Dès son début, la série prend la décision de répondre à des questions par d’autres questions. Les interrogations se cumulent si bien que la potentialité d’une réponse satisfaisante ne cesse s’amoindrir. Heureusement, les trois saisons ont été écrites simultanément me direz-vous. Mais il n’est plus question de temps mais de mondes dans la dernière saison. On s’accoutume doucement à l’idée de questions en suspend. Que nenni ! Avec un mélange de mauvais pathos, lieux communs et pédagogie mal placée, la série s’applique à reprendre chacun des points pour y répondre. Très vite, la troisième saison prend des airs de “Deus Ex Machina”.

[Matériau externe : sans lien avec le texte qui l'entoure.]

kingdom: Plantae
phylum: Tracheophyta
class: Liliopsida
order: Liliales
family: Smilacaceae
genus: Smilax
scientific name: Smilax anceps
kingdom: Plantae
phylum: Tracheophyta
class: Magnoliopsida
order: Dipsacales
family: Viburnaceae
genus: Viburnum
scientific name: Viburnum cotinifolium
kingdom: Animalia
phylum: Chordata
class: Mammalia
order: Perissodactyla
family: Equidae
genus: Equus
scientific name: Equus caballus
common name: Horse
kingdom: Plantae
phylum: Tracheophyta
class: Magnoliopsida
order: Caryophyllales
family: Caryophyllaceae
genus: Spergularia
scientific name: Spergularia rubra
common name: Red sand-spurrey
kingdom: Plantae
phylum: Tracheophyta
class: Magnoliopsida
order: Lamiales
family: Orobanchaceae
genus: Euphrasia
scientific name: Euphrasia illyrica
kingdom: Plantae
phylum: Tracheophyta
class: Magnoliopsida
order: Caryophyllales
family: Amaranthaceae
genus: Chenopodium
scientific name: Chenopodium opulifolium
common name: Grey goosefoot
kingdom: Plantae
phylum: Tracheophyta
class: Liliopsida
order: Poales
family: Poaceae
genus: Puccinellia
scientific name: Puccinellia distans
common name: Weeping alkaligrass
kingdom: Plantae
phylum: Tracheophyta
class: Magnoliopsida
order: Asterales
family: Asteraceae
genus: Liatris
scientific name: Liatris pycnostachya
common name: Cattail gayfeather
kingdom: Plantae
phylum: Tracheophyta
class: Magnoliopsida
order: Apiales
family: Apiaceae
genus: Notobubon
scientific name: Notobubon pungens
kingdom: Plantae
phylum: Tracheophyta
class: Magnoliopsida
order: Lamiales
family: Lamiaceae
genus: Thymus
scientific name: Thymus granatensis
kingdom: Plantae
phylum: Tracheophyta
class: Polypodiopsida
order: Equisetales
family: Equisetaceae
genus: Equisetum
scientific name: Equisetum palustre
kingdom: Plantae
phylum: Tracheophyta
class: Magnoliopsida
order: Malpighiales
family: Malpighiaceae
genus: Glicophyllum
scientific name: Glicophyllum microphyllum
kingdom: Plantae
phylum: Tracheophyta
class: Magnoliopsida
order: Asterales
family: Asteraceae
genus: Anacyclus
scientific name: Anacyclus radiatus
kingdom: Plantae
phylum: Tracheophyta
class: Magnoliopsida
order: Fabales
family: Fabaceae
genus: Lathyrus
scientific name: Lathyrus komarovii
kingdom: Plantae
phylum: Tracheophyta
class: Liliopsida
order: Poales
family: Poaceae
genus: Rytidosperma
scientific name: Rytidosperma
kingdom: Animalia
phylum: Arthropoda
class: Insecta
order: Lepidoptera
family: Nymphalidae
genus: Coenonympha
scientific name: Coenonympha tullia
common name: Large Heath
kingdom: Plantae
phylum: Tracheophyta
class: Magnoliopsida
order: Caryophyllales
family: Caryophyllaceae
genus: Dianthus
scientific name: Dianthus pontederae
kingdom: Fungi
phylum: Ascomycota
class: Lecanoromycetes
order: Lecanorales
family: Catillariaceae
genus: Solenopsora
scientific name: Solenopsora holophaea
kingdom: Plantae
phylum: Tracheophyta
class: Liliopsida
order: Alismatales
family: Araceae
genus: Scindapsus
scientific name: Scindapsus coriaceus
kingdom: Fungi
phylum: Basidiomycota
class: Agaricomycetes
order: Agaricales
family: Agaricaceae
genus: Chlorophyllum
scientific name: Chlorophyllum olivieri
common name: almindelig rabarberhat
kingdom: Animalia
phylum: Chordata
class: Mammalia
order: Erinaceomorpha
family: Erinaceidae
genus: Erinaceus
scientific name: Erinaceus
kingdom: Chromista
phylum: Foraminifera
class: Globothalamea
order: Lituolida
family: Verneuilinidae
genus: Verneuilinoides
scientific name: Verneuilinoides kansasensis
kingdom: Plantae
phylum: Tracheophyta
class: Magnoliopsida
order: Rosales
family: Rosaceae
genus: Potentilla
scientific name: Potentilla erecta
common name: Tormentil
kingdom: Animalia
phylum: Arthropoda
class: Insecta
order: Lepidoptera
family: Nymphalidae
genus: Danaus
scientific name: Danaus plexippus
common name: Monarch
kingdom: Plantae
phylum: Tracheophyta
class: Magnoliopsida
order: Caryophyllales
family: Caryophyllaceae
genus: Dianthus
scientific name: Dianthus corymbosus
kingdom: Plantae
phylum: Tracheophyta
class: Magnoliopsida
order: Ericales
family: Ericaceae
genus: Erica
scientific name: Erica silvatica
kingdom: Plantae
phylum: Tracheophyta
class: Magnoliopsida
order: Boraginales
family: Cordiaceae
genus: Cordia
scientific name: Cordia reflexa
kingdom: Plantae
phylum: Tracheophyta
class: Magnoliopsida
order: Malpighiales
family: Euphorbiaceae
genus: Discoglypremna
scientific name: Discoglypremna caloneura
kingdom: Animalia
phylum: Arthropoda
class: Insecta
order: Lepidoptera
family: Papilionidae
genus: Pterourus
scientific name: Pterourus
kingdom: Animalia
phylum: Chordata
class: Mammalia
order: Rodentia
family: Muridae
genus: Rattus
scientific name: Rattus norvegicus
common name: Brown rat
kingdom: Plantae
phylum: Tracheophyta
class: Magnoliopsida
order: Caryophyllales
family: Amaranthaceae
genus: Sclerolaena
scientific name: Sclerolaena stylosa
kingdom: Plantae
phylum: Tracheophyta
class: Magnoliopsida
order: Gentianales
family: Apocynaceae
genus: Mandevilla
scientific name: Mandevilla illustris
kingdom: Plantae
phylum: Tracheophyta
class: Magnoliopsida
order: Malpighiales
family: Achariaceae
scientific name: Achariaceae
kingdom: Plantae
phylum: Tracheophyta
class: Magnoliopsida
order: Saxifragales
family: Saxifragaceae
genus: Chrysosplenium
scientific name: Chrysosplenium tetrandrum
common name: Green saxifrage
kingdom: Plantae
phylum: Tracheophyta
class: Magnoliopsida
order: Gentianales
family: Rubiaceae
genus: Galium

Le nouveau monde (celui de Martha où Jonas n’existe pas) est d’abord une fausse réponse à la question de l’origine qui anime la série (ce qui déclenche l’apocalypse, la faille temporelle). Subtilement amenée avec la figure d’Adam, puis de manière beaucoup plus ostensible avec Eva, la série se vautre dans un mysticisme creux où le péché originel devient la réponse à toutes les questions.

Déjà vu ?

Dark a-t-elle renouvelé le genre ? Sur de nombreux plans, la série allemande n’a rien renouvelé. Casting exclusivement blanc (pour une bourgade de l’Allemagne profonde, cela peut s’entendre mais le souci de réalisme de la série avait dû m’échapper), protagonistes presque exclusivement hétérosexuels (à l’exception d’une aventure bisexuelle, bien entendue réduite à un coït)… Nombre d’écueils ne sont pas dépassés et si la série n’a pas la prétention d’innover sur ce plan, on peut regretter que les personnages n’aient en fait aucune véritable identité sociale, qu’ils soient tous pensés comme un neutre. Les personnages n’ont pas de corps, pas de genre, pas de “race”. Ils ne sont que le produit d’un passé (et d’un futur). Pour l’actualité, on repassera.

Crédits Netflix

Pourtant, on trouve du côté des personnages beaucoup de qualités à Dark. Les internautes se sont pour beaucoup montrés sensibles à cette esthétique noire, cette musique électronique qui n’a rien à envier à celle de Stranger Things et au retour de l’allemand dans des séries et films grand public. Mais l’innovation de Dark n’est pas formelle. Le travail scénaristique, d’abord, est titanesque. Et si la troisième saison est un faux pas, elle a été menée avec la même logique rigoureuse que les précédentes. Mais c’est en se penchant sur la question des conséquences du voyage spatio-temporel que la série a fait la démonstration de son ingéniosité. Il y a beaucoup de justesse dans la façon dont la folie (réelle ou supposée) des personnages se dessine. Qu’elle apparaisse comme un décalage (temporel en général) ou une implosion (liée à un décalage temporel), elle est compréhensible. C’est d’ailleurs du côté des fous que se trouve le spectateur. C’est là le tour de force de la série, faire passer la raison pour une hérésie, l’hérésie pour la raison.

Il faut également saluer le jeu d’acteur. Malgré une direction d’acteurs parfois très appuyée (on se lasse vite des secondes de silence qui séparent chaque réplique pour plus de solennité), tous parviennent à nous faire avaler des réalités que les schémas peinent à retranscrire.